Minister of Sport Pascale St-Onge said last month federal money would only be restored once officials produced the incomplete third-party report and became a signatory to the Office of the Integrity Commissioner. Hockey Canada received $14 million from Ottawa in 2020 and 2021, including $3.4 million in COVID-19 subsidies, according to government records.

Hockey Canada did not commit to releasing either the incomplete or full report to the government in its letter. Once the investigation is completed — by the same Toronto law firm hired in 2018 — it will be referred to “an independent adjudicative panel of current and former judges who will determine the appropriate consequences, which may include a lifetime ban from Hockey Canada activity, on and off the ice.”

The woman who made the assault allegation was seeking $3.55 million in damages from Hockey Canada, the Canadian Hockey League and the unnamed players.

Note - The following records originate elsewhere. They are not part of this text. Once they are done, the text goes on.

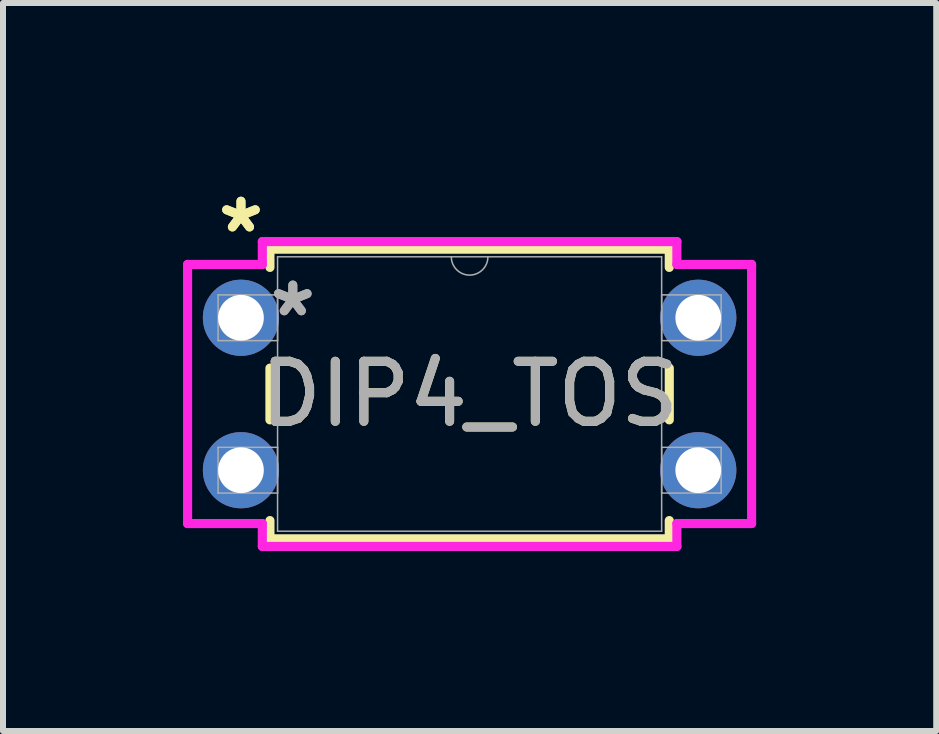
<source format=kicad_pcb>
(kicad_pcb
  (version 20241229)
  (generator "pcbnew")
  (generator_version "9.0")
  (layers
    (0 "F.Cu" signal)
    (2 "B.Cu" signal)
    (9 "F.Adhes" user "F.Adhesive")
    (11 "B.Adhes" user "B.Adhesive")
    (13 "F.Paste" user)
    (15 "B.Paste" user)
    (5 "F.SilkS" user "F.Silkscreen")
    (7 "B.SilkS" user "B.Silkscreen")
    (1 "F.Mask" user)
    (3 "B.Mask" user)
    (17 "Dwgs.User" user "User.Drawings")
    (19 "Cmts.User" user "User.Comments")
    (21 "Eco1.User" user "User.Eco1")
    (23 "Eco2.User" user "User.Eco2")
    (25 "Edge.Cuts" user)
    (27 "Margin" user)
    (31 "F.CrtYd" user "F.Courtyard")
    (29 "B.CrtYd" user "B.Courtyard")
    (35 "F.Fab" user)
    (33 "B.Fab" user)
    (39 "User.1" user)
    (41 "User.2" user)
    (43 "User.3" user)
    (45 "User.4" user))
  (footprint "DIP4_TOS"
    (layer "F.Cu")
    (at 0.965 2.245)
    (property "Reference" "DIP4_TOS" (at 3.81 1.27 0) (unlocked yes) (layer "F.SilkS") (effects (font (size 1 1) (thickness 0.15))))
    (attr through_hole)
    (fp_line (start 0.483 -1.143) (end 0.483 -0.839) (stroke (width 0.152) (type solid)) (layer "F.SilkS"))
    (fp_line (start 0.483 0.839) (end 0.483 1.701) (stroke (width 0.152) (type solid)) (layer "F.SilkS"))
    (fp_line (start 0.483 3.379) (end 0.483 3.683) (stroke (width 0.152) (type solid)) (layer "F.SilkS"))
    (fp_line (start 0.483 3.683) (end 7.137 3.683) (stroke (width 0.152) (type solid)) (layer "F.SilkS"))
    (fp_line (start 7.137 -1.143) (end 0.483 -1.143) (stroke (width 0.152) (type solid)) (layer "F.SilkS"))
    (fp_line (start 7.137 -0.839) (end 7.137 -1.143) (stroke (width 0.152) (type solid)) (layer "F.SilkS"))
    (fp_line (start 7.137 1.701) (end 7.137 0.839) (stroke (width 0.152) (type solid)) (layer "F.SilkS"))
    (fp_line (start 7.137 3.683) (end 7.137 3.379) (stroke (width 0.152) (type solid)) (layer "F.SilkS"))
    (fp_line (start -0.889 -0.889) (end 0.356 -0.889) (stroke (width 0.152) (type solid)) (layer "F.CrtYd"))
    (fp_line (start -0.889 3.429) (end -0.889 -0.889) (stroke (width 0.152) (type solid)) (layer "F.CrtYd"))
    (fp_line (start 0.356 -1.27) (end 7.264 -1.27) (stroke (width 0.152) (type solid)) (layer "F.CrtYd"))
    (fp_line (start 0.356 -0.889) (end 0.356 -1.27) (stroke (width 0.152) (type solid)) (layer "F.CrtYd"))
    (fp_line (start 0.356 3.429) (end -0.889 3.429) (stroke (width 0.152) (type solid)) (layer "F.CrtYd"))
    (fp_line (start 0.356 3.81) (end 0.356 3.429) (stroke (width 0.152) (type solid)) (layer "F.CrtYd"))
    (fp_line (start 7.264 -1.27) (end 7.264 -0.889) (stroke (width 0.152) (type solid)) (layer "F.CrtYd"))
    (fp_line (start 7.264 3.429) (end 7.264 3.81) (stroke (width 0.152) (type solid)) (layer "F.CrtYd"))
    (fp_line (start 7.264 3.81) (end 0.356 3.81) (stroke (width 0.152) (type solid)) (layer "F.CrtYd"))
    (fp_line (start 8.509 -0.889) (end 7.264 -0.889) (stroke (width 0.152) (type solid)) (layer "F.CrtYd"))
    (fp_line (start 8.509 -0.889) (end 8.509 3.429) (stroke (width 0.152) (type solid)) (layer "F.CrtYd"))
    (fp_line (start 8.509 3.429) (end 7.264 3.429) (stroke (width 0.152) (type solid)) (layer "F.CrtYd"))
    (fp_line (start -0.381 -0.381) (end -0.381 0.381) (stroke (width 0.025) (type solid)) (layer "F.Fab"))
    (fp_line (start -0.381 0.381) (end 0.61 0.381) (stroke (width 0.025) (type solid)) (layer "F.Fab"))
    (fp_line (start -0.381 2.159) (end -0.381 2.921) (stroke (width 0.025) (type solid)) (layer "F.Fab"))
    (fp_line (start -0.381 2.921) (end 0.61 2.921) (stroke (width 0.025) (type solid)) (layer "F.Fab"))
    (fp_line (start 0.61 -1.016) (end 0.61 3.556) (stroke (width 0.025) (type solid)) (layer "F.Fab"))
    (fp_line (start 0.61 -0.381) (end -0.381 -0.381) (stroke (width 0.025) (type solid)) (layer "F.Fab"))
    (fp_line (start 0.61 0.381) (end 0.61 -0.381) (stroke (width 0.025) (type solid)) (layer "F.Fab"))
    (fp_line (start 0.61 2.159) (end -0.381 2.159) (stroke (width 0.025) (type solid)) (layer "F.Fab"))
    (fp_line (start 0.61 2.921) (end 0.61 2.159) (stroke (width 0.025) (type solid)) (layer "F.Fab"))
    (fp_line (start 0.61 3.556) (end 7.01 3.556) (stroke (width 0.025) (type solid)) (layer "F.Fab"))
    (fp_line (start 7.01 -1.016) (end 0.61 -1.016) (stroke (width 0.025) (type solid)) (layer "F.Fab"))
    (fp_line (start 7.01 -0.381) (end 7.01 0.381) (stroke (width 0.025) (type solid)) (layer "F.Fab"))
    (fp_line (start 7.01 0.381) (end 8.001 0.381) (stroke (width 0.025) (type solid)) (layer "F.Fab"))
    (fp_line (start 7.01 2.159) (end 7.01 2.921) (stroke (width 0.025) (type solid)) (layer "F.Fab"))
    (fp_line (start 7.01 2.921) (end 8.001 2.921) (stroke (width 0.025) (type solid)) (layer "F.Fab"))
    (fp_line (start 7.01 3.556) (end 7.01 -1.016) (stroke (width 0.025) (type solid)) (layer "F.Fab"))
    (fp_line (start 8.001 -0.381) (end 7.01 -0.381) (stroke (width 0.025) (type solid)) (layer "F.Fab"))
    (fp_line (start 8.001 0.381) (end 8.001 -0.381) (stroke (width 0.025) (type solid)) (layer "F.Fab"))
    (fp_line (start 8.001 2.159) (end 7.01 2.159) (stroke (width 0.025) (type solid)) (layer "F.Fab"))
    (fp_line (start 8.001 2.921) (end 8.001 2.159) (stroke (width 0.025) (type solid)) (layer "F.Fab"))
    (fp_arc (start 4.1148 -1.016) (mid 3.81 -0.7112) (end 3.5052 -1.016) (stroke (width 0.0254) (type solid)) (layer "F.Fab"))
    (fp_text user "*" (at 0 -1.397 0) (layer "F.SilkS") (effects (font (size 1 1) (thickness 0.15))))
    (fp_text user "*" (at 0 -1.397 0) (unlocked yes) (layer "F.SilkS") (effects (font (size 1 1) (thickness 0.15))))
    (fp_text user "${REFERENCE}" (at 3.81 1.27 0) (unlocked yes) (layer "F.Fab") (effects (font (size 1 1) (thickness 0.15))))
    (fp_text user "*" (at 0.864 0 0) (layer "F.Fab") (effects (font (size 1 1) (thickness 0.15))))
    (fp_text user "*" (at 0.864 0 0) (unlocked yes) (layer "F.Fab") (effects (font (size 1 1) (thickness 0.15))))
    (pad "1" thru_hole circle (at 0 0) (size 1.27 1.27) (drill 0.762) (layers "*.Cu" "*.Mask"))
    (pad "2" thru_hole circle (at 0 2.54) (size 1.27 1.27) (drill 0.762) (layers "*.Cu" "*.Mask"))
    (pad "3" thru_hole circle (at 7.62 2.54) (size 1.27 1.27) (drill 0.762) (layers "*.Cu" "*.Mask"))
    (pad "4" thru_hole circle (at 7.62 0) (size 1.27 1.27) (drill 0.762) (layers "*.Cu" "*.Mask")))
  (gr_rect
    (start -3 -3)
    (end 12.55 9.131)
    (stroke (width 0.1) (type default))
    (fill no)
    (layer "Edge.Cuts")))
</source>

“We acknowledge the courage of the young woman involved and respect her decision to participate with the investigation in the manner she chooses,” Hockey Canada wrote Thursday.

Hockey Canada has said it learned of the incident the day after it was alleged to have occurred, started to investigate and notified police.

Details of the settlement have not been publicized, but Smith testified before the Standing Committee on Canadian Heritage in June that Hockey Canada came up with the funds and paid the entire sum, adding no government money was used. St-Onge ordered an audit to make sure that’s the case.

The committee is set to meet July 26 and 27 to hear from more witnesses. It has also requested a redacted copy of the nondisclosure agreement related to the settlement along with a long list of Hockey Canada communications.

The NHL is also conducting an investigation because some of the players from the team are now in the league.

Companies that paused or withdrew funding from Hockey Canada or specific events include Scotiabank, Telus, Tim Hortons and Imperial Oil, under its Esso brand.